Reflections on life as a children's author and illustrator in rural New York State.
Tuesday, May 18, 2010
A Drizzly Green World
George, all fifteen pounds of her, is a real dog. Here's a picture of her last June at seven weeks old. Just now, after a wet walk to the mailbox and back through the overgrown thorn apple meadow (indigo bunting, ovenbird, chipping sparrow) instead of following me back into the house, she opted for a session in the yard gnawing on her latest prize: a deer leg dragged home from the old Kane farm orchard. We’ve been going there daily looking for morels, but no luck yet. Well, I look for warblers and Fred looks for mushrooms, while the dogs cover the midrange. They look for deer, which George is too small and Spike to slow to bother much—or the occasional dismembered limb leftover from hunting season. So, just now, she came in, thoroughly soaked, needing a good toweling, and smelling like a wet dog that just chewed a deer bone. Such is a dog’s morning.
I’ve been thinking a lot lately—and tamping in fence posts for our new quarter acre garden and turning over a stony, goldenrod overgrown section of the old one the last few days has given me a lot of time to think—about children asking questions. “What’s that?” and “Why?” and how often we adults say, “I don’t know.” I love knowing, and each year it’s a little more: “That’s a black billed cuckoo calling and skirmishing around the shrubs by the pond with his mate. They’re eating up those hairy caterpillars—tent and gypsy moths. There are a lot of cuckoos this year because it’s a high caterpillar year and was last year. When the eating is good the birds lay more eggs, sometimes in other bird’s nests.” The cuckoos have no doubt been calling around Toad Hill for all of the thirty years that I’ve been here, but this is the first year that I feel like I truly know them. And yet I have not seen their nest, or eggs, or young . . . There is so very much to see. Much we are blind to, much we must search for. The sad thing is that when we keep saying “I don’t know” children stop asking—and become blind to what they once noticed and asked about. Children, I think, in some ways notice much more than adults. Yes, there is much they cannot understand, but: “What’s that?” “An ant.” “Like Aunt April?” “How can it carry such a big crumb?” "I don't know."

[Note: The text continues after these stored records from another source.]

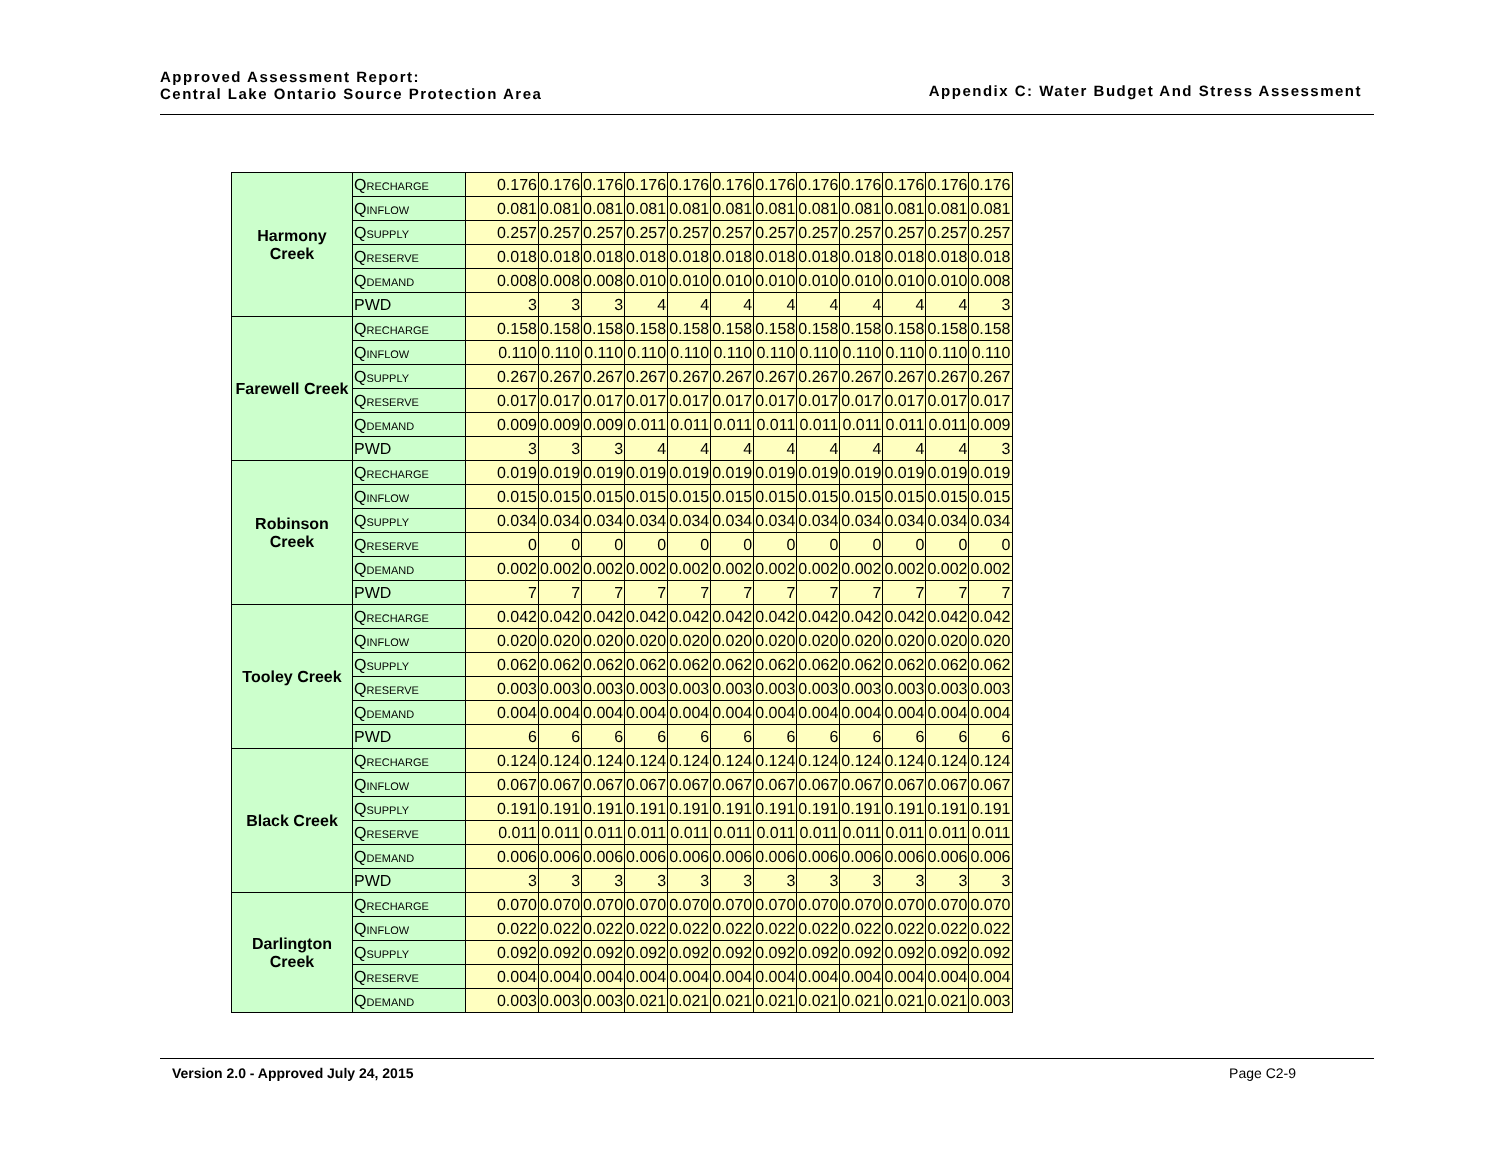Approved Assessment Report:
Central Lake Ontario Source Protection Area
Appendix C: Water Budget And Stress Assessment
| Harmony Creek | Q RECHARGE | 0.176 | 0.176 | 0.176 | 0.176 | 0.176 | 0.176 | 0.176 | 0.176 | 0.176 | 0.176 | 0.176 | 0.176 |
| | Q INFLOW | 0.081 | 0.081 | 0.081 | 0.081 | 0.081 | 0.081 | 0.081 | 0.081 | 0.081 | 0.081 | 0.081 | 0.081 |
| | Q SUPPLY | 0.257 | 0.257 | 0.257 | 0.257 | 0.257 | 0.257 | 0.257 | 0.257 | 0.257 | 0.257 | 0.257 | 0.257 |
| | Q RESERVE | 0.018 | 0.018 | 0.018 | 0.018 | 0.018 | 0.018 | 0.018 | 0.018 | 0.018 | 0.018 | 0.018 | 0.018 |
| | Q DEMAND | 0.008 | 0.008 | 0.008 | 0.010 | 0.010 | 0.010 | 0.010 | 0.010 | 0.010 | 0.010 | 0.010 | 0.008 |
| | PWD | 3 | 3 | 3 | 4 | 4 | 4 | 4 | 4 | 4 | 4 | 4 | 3 |
| Farewell Creek | Q RECHARGE | 0.158 | 0.158 | 0.158 | 0.158 | 0.158 | 0.158 | 0.158 | 0.158 | 0.158 | 0.158 | 0.158 | 0.158 |
| | Q INFLOW | 0.110 | 0.110 | 0.110 | 0.110 | 0.110 | 0.110 | 0.110 | 0.110 | 0.110 | 0.110 | 0.110 | 0.110 |
| | Q SUPPLY | 0.267 | 0.267 | 0.267 | 0.267 | 0.267 | 0.267 | 0.267 | 0.267 | 0.267 | 0.267 | 0.267 | 0.267 |
| | Q RESERVE | 0.017 | 0.017 | 0.017 | 0.017 | 0.017 | 0.017 | 0.017 | 0.017 | 0.017 | 0.017 | 0.017 | 0.017 |
| | Q DEMAND | 0.009 | 0.009 | 0.009 | 0.011 | 0.011 | 0.011 | 0.011 | 0.011 | 0.011 | 0.011 | 0.011 | 0.009 |
| | PWD | 3 | 3 | 3 | 4 | 4 | 4 | 4 | 4 | 4 | 4 | 4 | 3 |
| Robinson Creek | Q RECHARGE | 0.019 | 0.019 | 0.019 | 0.019 | 0.019 | 0.019 | 0.019 | 0.019 | 0.019 | 0.019 | 0.019 | 0.019 |
| | Q INFLOW | 0.015 | 0.015 | 0.015 | 0.015 | 0.015 | 0.015 | 0.015 | 0.015 | 0.015 | 0.015 | 0.015 | 0.015 |
| | Q SUPPLY | 0.034 | 0.034 | 0.034 | 0.034 | 0.034 | 0.034 | 0.034 | 0.034 | 0.034 | 0.034 | 0.034 | 0.034 |
| | Q RESERVE | 0 | 0 | 0 | 0 | 0 | 0 | 0 | 0 | 0 | 0 | 0 | 0 |
| | Q DEMAND | 0.002 | 0.002 | 0.002 | 0.002 | 0.002 | 0.002 | 0.002 | 0.002 | 0.002 | 0.002 | 0.002 | 0.002 |
| | PWD | 7 | 7 | 7 | 7 | 7 | 7 | 7 | 7 | 7 | 7 | 7 | 7 |
| Tooley Creek | Q RECHARGE | 0.042 | 0.042 | 0.042 | 0.042 | 0.042 | 0.042 | 0.042 | 0.042 | 0.042 | 0.042 | 0.042 | 0.042 |
| | Q INFLOW | 0.020 | 0.020 | 0.020 | 0.020 | 0.020 | 0.020 | 0.020 | 0.020 | 0.020 | 0.020 | 0.020 | 0.020 |
| | Q SUPPLY | 0.062 | 0.062 | 0.062 | 0.062 | 0.062 | 0.062 | 0.062 | 0.062 | 0.062 | 0.062 | 0.062 | 0.062 |
| | Q RESERVE | 0.003 | 0.003 | 0.003 | 0.003 | 0.003 | 0.003 | 0.003 | 0.003 | 0.003 | 0.003 | 0.003 | 0.003 |
| | Q DEMAND | 0.004 | 0.004 | 0.004 | 0.004 | 0.004 | 0.004 | 0.004 | 0.004 | 0.004 | 0.004 | 0.004 | 0.004 |
| | PWD | 6 | 6 | 6 | 6 | 6 | 6 | 6 | 6 | 6 | 6 | 6 | 6 |
| Black Creek | Q RECHARGE | 0.124 | 0.124 | 0.124 | 0.124 | 0.124 | 0.124 | 0.124 | 0.124 | 0.124 | 0.124 | 0.124 | 0.124 |
| | Q INFLOW | 0.067 | 0.067 | 0.067 | 0.067 | 0.067 | 0.067 | 0.067 | 0.067 | 0.067 | 0.067 | 0.067 | 0.067 |
| | Q SUPPLY | 0.191 | 0.191 | 0.191 | 0.191 | 0.191 | 0.191 | 0.191 | 0.191 | 0.191 | 0.191 | 0.191 | 0.191 |
| | Q RESERVE | 0.011 | 0.011 | 0.011 | 0.011 | 0.011 | 0.011 | 0.011 | 0.011 | 0.011 | 0.011 | 0.011 | 0.011 |
| | Q DEMAND | 0.006 | 0.006 | 0.006 | 0.006 | 0.006 | 0.006 | 0.006 | 0.006 | 0.006 | 0.006 | 0.006 | 0.006 |
| | PWD | 3 | 3 | 3 | 3 | 3 | 3 | 3 | 3 | 3 | 3 | 3 | 3 |
| Darlington Creek | Q RECHARGE | 0.070 | 0.070 | 0.070 | 0.070 | 0.070 | 0.070 | 0.070 | 0.070 | 0.070 | 0.070 | 0.070 | 0.070 |
| | Q INFLOW | 0.022 | 0.022 | 0.022 | 0.022 | 0.022 | 0.022 | 0.022 | 0.022 | 0.022 | 0.022 | 0.022 | 0.022 |
| | Q SUPPLY | 0.092 | 0.092 | 0.092 | 0.092 | 0.092 | 0.092 | 0.092 | 0.092 | 0.092 | 0.092 | 0.092 | 0.092 |
| | Q RESERVE | 0.004 | 0.004 | 0.004 | 0.004 | 0.004 | 0.004 | 0.004 | 0.004 | 0.004 | 0.004 | 0.004 | 0.004 |
| | Q DEMAND | 0.003 | 0.003 | 0.003 | 0.021 | 0.021 | 0.021 | 0.021 | 0.021 | 0.021 | 0.021 | 0.021 | 0.003 |
Version 2.0 - Approved July 24, 2015 Page C2-9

We should say, “Let’s find out” more often.
It takes me a long time to learn some bird songs. This year I’ve learned hooded warblers and now that I know the song, suddenly the blackberry woods near the area I think of as “Sherwood Forest” seems full of them singing “Danger danger! I see you!” I like to make up my own transcriptions. The common yellow throat does indeed often sing: “Whitchitty, witchitty witchitty!” like the Birding by Ear CD says, but I also hear: “Wheat eater, wheat eater, wheat eater!” and sometimes “Interview, interview, interview!” I wonder if children, with their ability to absorb language, could learn bird songs more easily that adults. Watch out any grandchildren of my future! Gramma’s going to take you birding!
My great grandmother, Mina Vestal French, after whom I patterned Grandmother in The Kingfisher’s Gift, took my mother and my uncles birding. My mother told me she sometimes found it boring, yet Mum took the time to teach me to recognize the birds page by page in the Little Golden Book of Birds before I went to kindergarten. Later, in college when I was given my first pair of binoculars by Grammy (Nin’s daughter-in-law) I would look at a bird and it would come back to me from that little guide: purple finch! Uncle Bob remembers that Nin would point out a bird and then shoot it with her twenty-two in order to skin, stuff, and mount it! I find that hard to believe (but why would he make it up?) unless it was a large bird--a warbler might end up just as a puff of feathers. But she did indeed have stuffed and mounted birds all over her house in bell jars. I remember them vividly. After she died, Mum took Cathy and me to Wayland to help clean out the house. I opened a trunk in the attic to find a gorgeous, perfectly mounted pheasant lying inside, so lifelike it could almost have jumped up and walked away.